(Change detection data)
----------

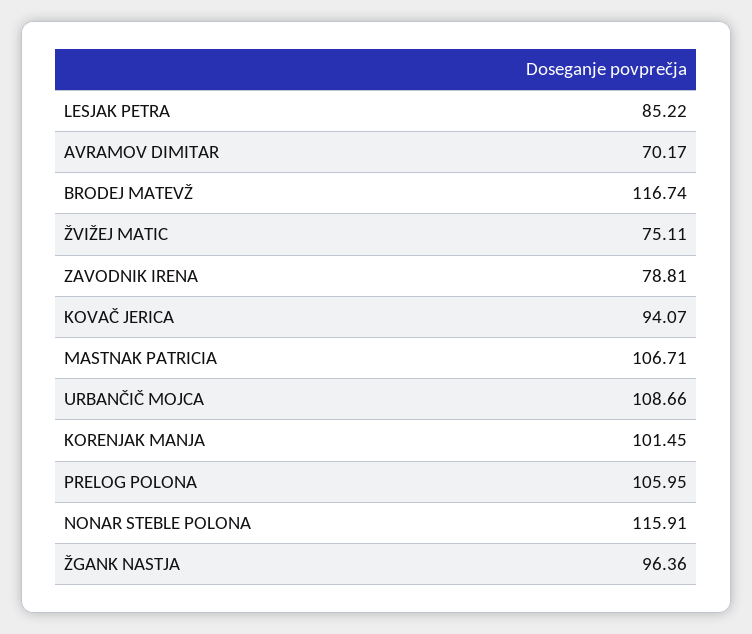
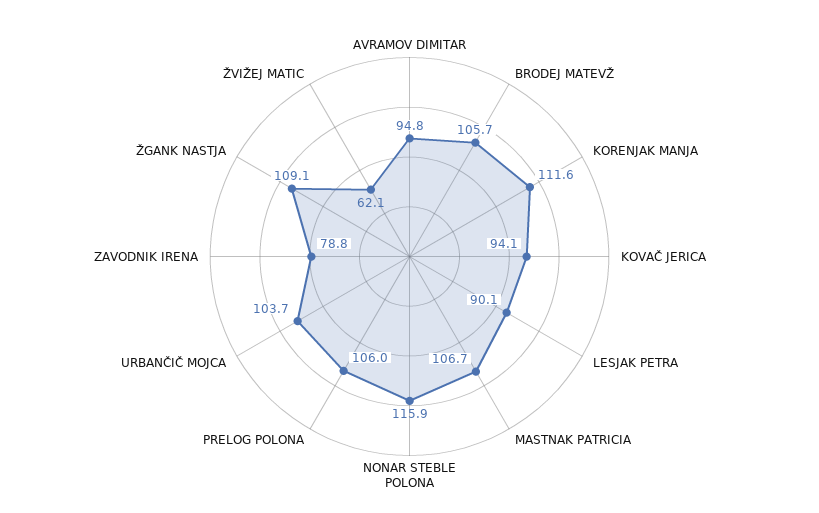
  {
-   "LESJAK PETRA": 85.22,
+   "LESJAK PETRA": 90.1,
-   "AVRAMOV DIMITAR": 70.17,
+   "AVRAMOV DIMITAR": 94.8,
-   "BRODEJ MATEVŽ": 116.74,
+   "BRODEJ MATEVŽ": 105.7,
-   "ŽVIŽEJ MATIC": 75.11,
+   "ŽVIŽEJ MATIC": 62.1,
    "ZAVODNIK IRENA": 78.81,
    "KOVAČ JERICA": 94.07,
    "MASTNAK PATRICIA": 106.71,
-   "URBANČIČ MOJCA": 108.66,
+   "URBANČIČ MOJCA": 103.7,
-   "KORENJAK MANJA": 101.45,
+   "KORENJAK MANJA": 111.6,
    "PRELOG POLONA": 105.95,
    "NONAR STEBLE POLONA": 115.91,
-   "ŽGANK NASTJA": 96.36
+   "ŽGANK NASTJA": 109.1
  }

----------

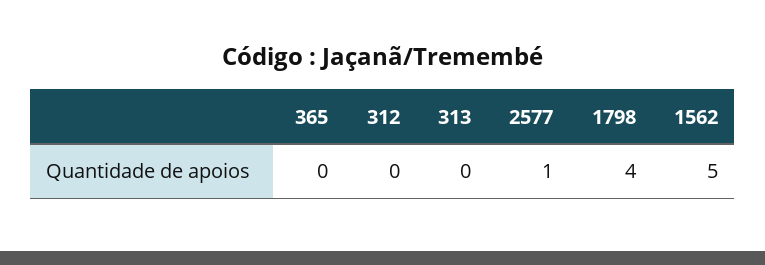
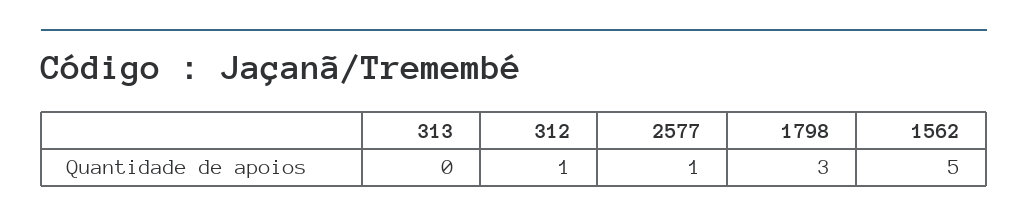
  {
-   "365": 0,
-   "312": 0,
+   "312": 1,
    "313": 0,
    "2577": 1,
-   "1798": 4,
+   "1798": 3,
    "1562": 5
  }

----------

Where the word "MOJCA" appears in a line of the entries, copy that line.

- ANSWER BOX
-   "URBANČIČ MOJCA": 108.66,
+   "URBANČIČ MOJCA": 103.7,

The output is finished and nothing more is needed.